Friends and foes of free markets are in for a terrific time right now. Russia’s wheat crop this year looks to be very poor, prompting the country on Thursday to impose an immediate ban on exports of the grain. Global wheat prices duly shot up on the news.
In the coming weeks and months, the usual suspects will bemoan market failures for rising food costs. Expect calls for emergency summits, price controls, general corporate bashing and grand schemes for “fair” distribution of available supplies.
But while these anti-marketeers flail and wail, the markets themselves are getting on with the job of dealing with the problem. In fact, they’ve been well ahead of the game for weeks. Russia’s export ban has just barely become front page news this week but the wheat markets smelled a problem back in June. Prices have shot up some 80% in the past two months.
Since then, the millions of participants in the food industry from growers to shippers to processors to biscuit makers have been incorporating the price signals from the market to adjust their own business models to the new realities. And all that’s well before any global planners have even convened their first “crisis” meeting. Indeed, the last “food crisis” in 2007-08 that followed poor harvests in Canada and Australia created one market-driven solution to the latest crisis. Wheat stocks in the US are now around 30 million tons compared with just 8 million tons in 2007-08. There are also healthy stocks of rice, corn and other grains, ready for release into the marketplace.
Make no mistake – the spike in wheat prices will have a huge impact on everything from the cost of bread to pasta to cakes to beef. Faced with those unmistakable signals, the world’s billions of producers and consumers in their daily decision-making will adjust accordingly, sending yet more signals back into the marketplace. Potatoes and rice will offer an alternative source for carbohydrates while beans and pulses do the same for protein. Don’t ask how it will happen; you just know it will as a result of the market forces unleashed.

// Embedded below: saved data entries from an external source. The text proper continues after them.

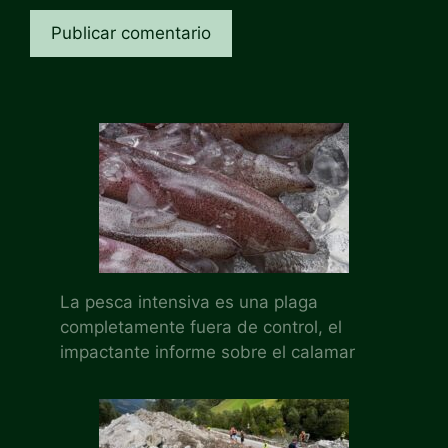
La pesca intensiva es una plaga
completamente fuera de control, el
impactante informe sobre el calamar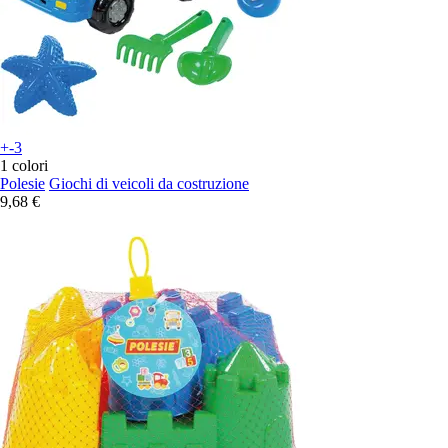
+-3
1 colori
Polesie
Giochi di veicoli da costruzione
9,68 €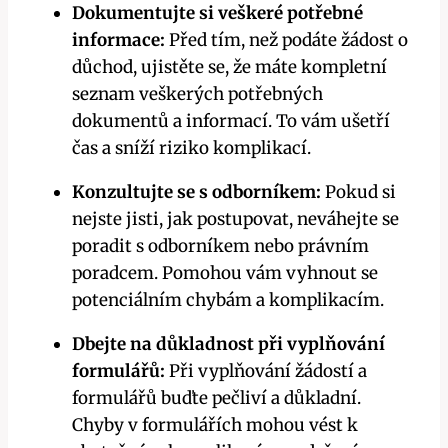
Dokumentujte si⁤ veškeré potřebné
informace:
Před tím, než podáte žádost o
důchod, ujistěte se, že máte kompletní
seznam veškerých potřebných
dokumentů a informací. To vám ušetří
čas a sníží ⁣riziko komplikací.
Konzultujte se s ⁣odborníkem:
Pokud si
nejste jisti, ​jak ⁤postupovat, neváhejte se
poradit s odborníkem ​nebo právním
poradcem. ⁢Pomohou⁤ vám vyhnout‍ se
potenciálním chybám a komplikacím.
Dbejte ‌na důkladnost při ⁤vyplňování
formulářů:
Při⁤ vyplňování žádostí a
formulářů⁣ buďte‌ pečliví a důkladní.‌
Chyby v formulářích mohou vést k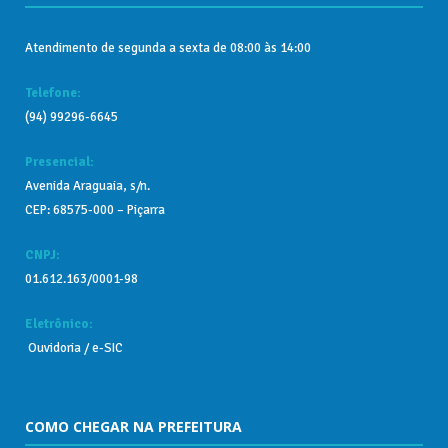
Atendimento de segunda a sexta de 08:00 às 14:00
Telefone:
(94) 99296-6645
Presencial:
Avenida Araguaia, s/n.
CEP: 68575-000 – Piçarra
CNPJ:
01.612.163/0001-98
Eletrônico:
Ouvidoria
/
e-SIC
COMO CHEGAR NA PREFEITURA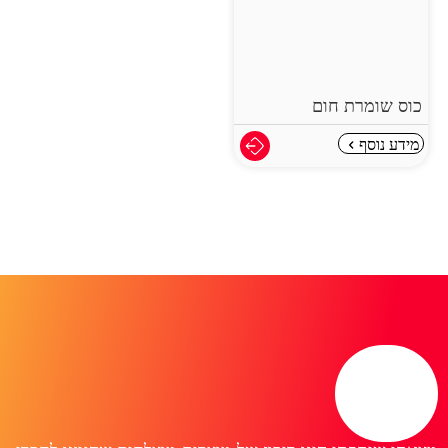
כוס שומרת חום
מידע נוסף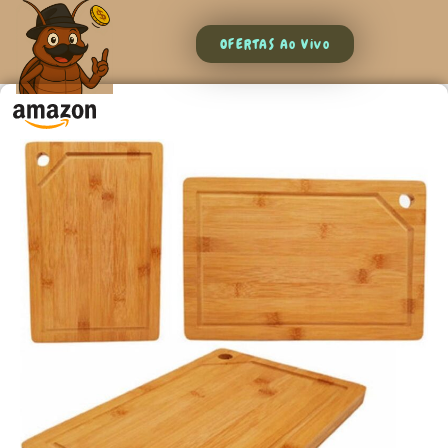
OFERTAS Ao Vivo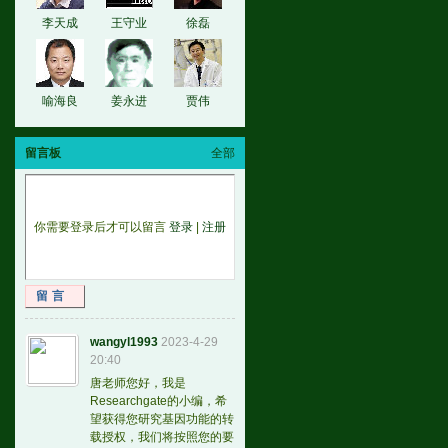
李天成
王守业
徐磊
喻海良
姜永进
贾伟
留言板
全部
你需要登录后才可以留言
登录
|
注册
留言
wangyl1993
2023-4-29
20:40
唐老师您好，我是
Researchgate的小编，希
望获得您研究基因功能的转
载授权，我们将按照您的要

Believers in free markets can take some heart from the fact that the 2007-08 crisis didn’t result in any new global arrangement to manage food supplies. Of course, that was before the credit crunch led politicians to blame unbridled markets for the fecklessness of over-extended homeowners and their own governments. Those same beleaguered politicians now need close monitoring as the impact of rocketing wheat prices work their way through the food chain. Before they implement fixes for “market failures”, let’s make sure those failures aren’t really those of market interference.